Provided information
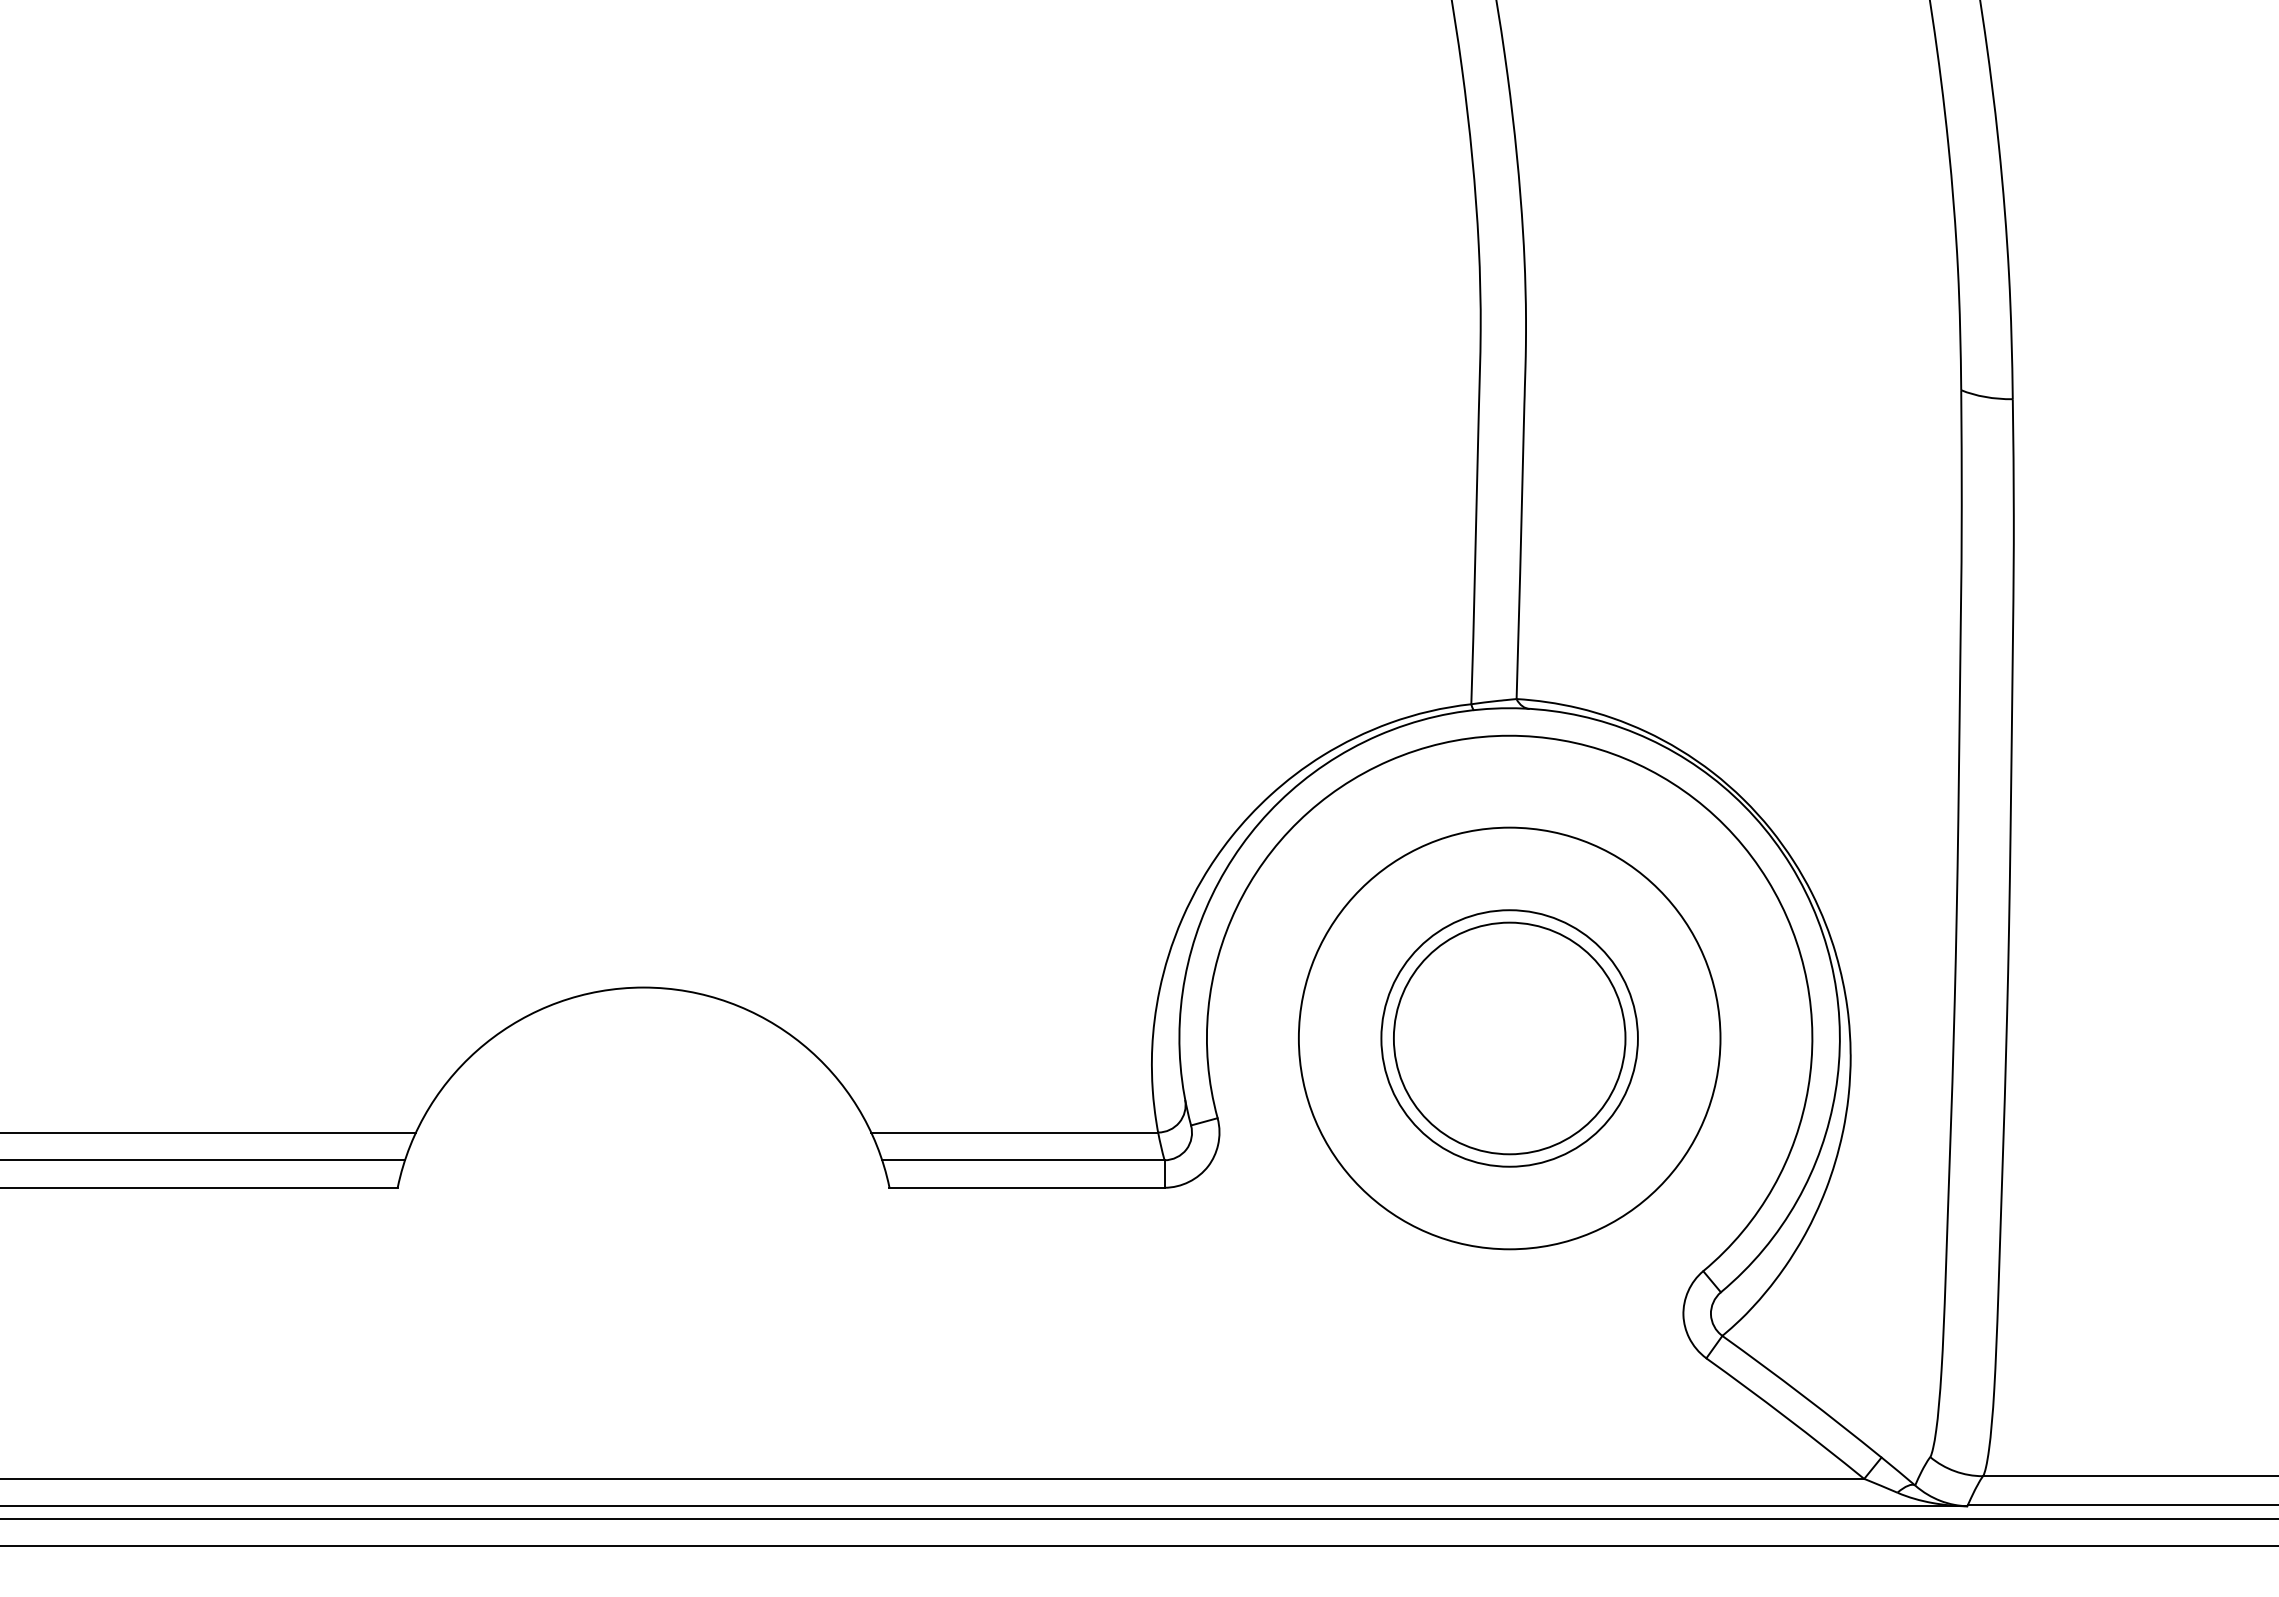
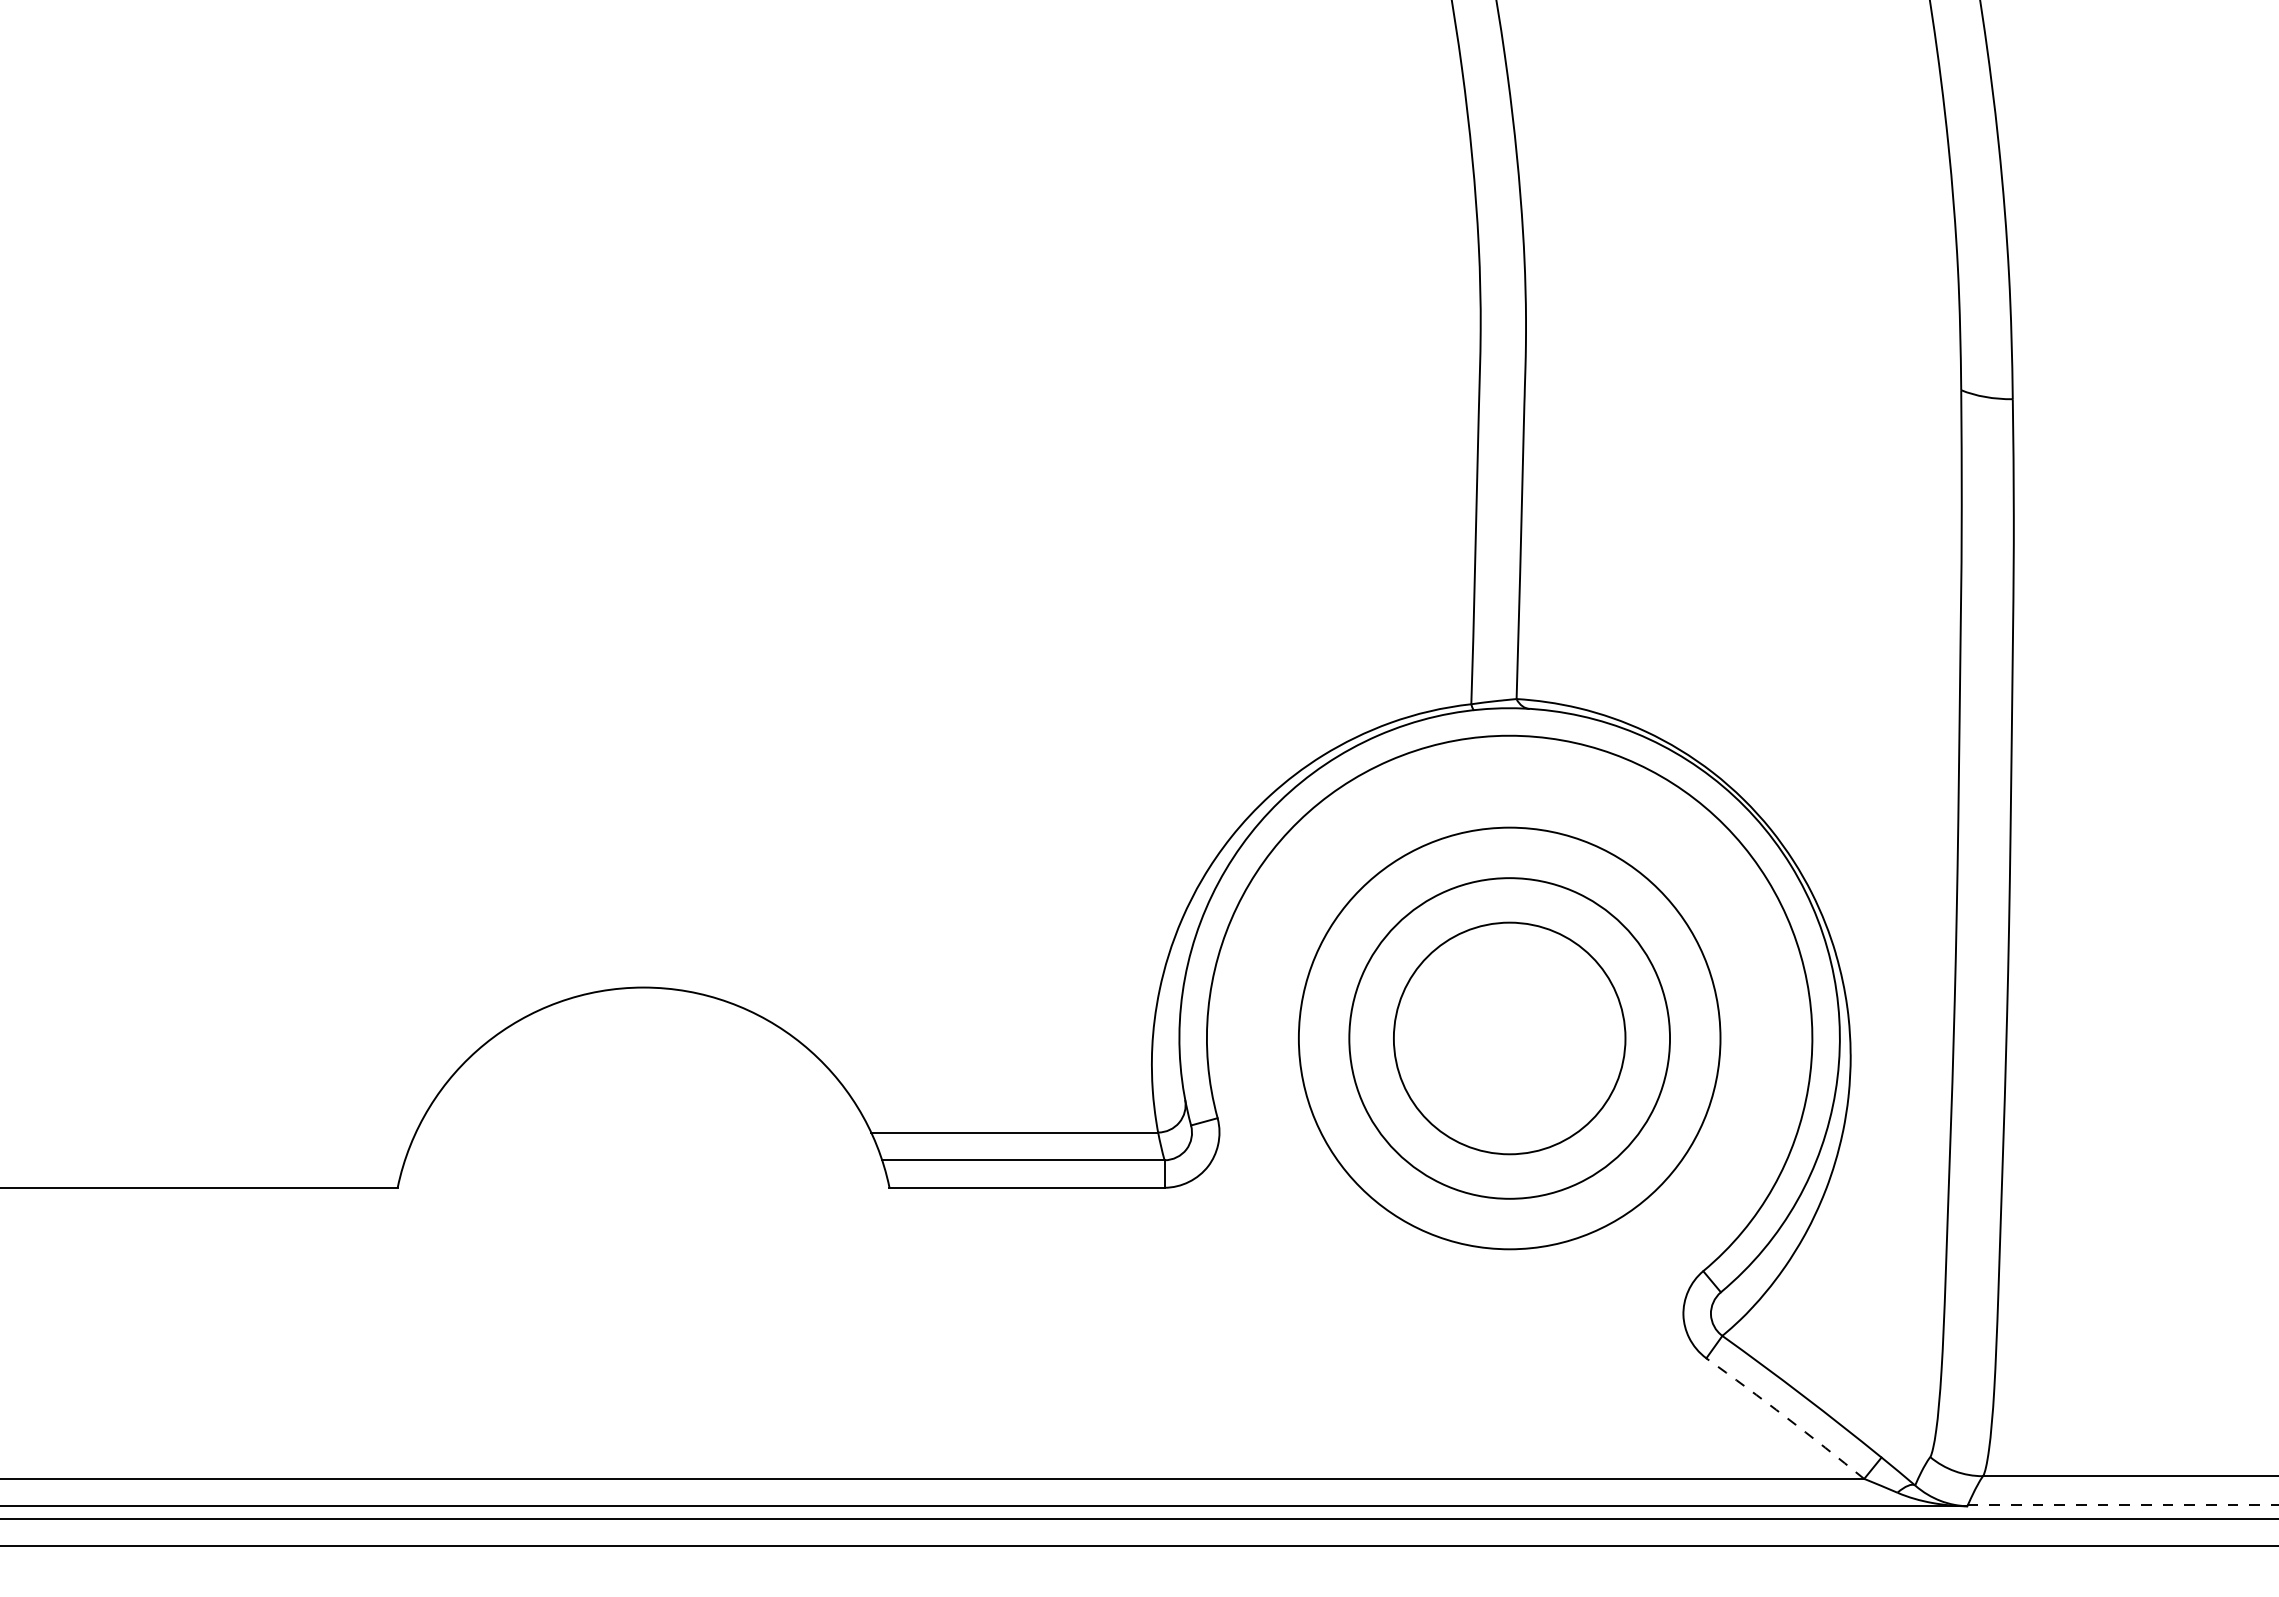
circle at (1509, 1038) diameter: 257 px -> 321 px
line at (209, 1132): present -> none
line at (203, 1160): present -> none
arc at (1786, 1417): solid -> dashed
line at (2122, 1505): solid -> dashed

Set task
Copy every line of the data above without changing a character, and leave out the pictures.

Problem solution
circle at (1509, 1038) diameter: 257 px -> 321 px
line at (209, 1132): present -> none
line at (203, 1160): present -> none
arc at (1786, 1417): solid -> dashed
line at (2122, 1505): solid -> dashed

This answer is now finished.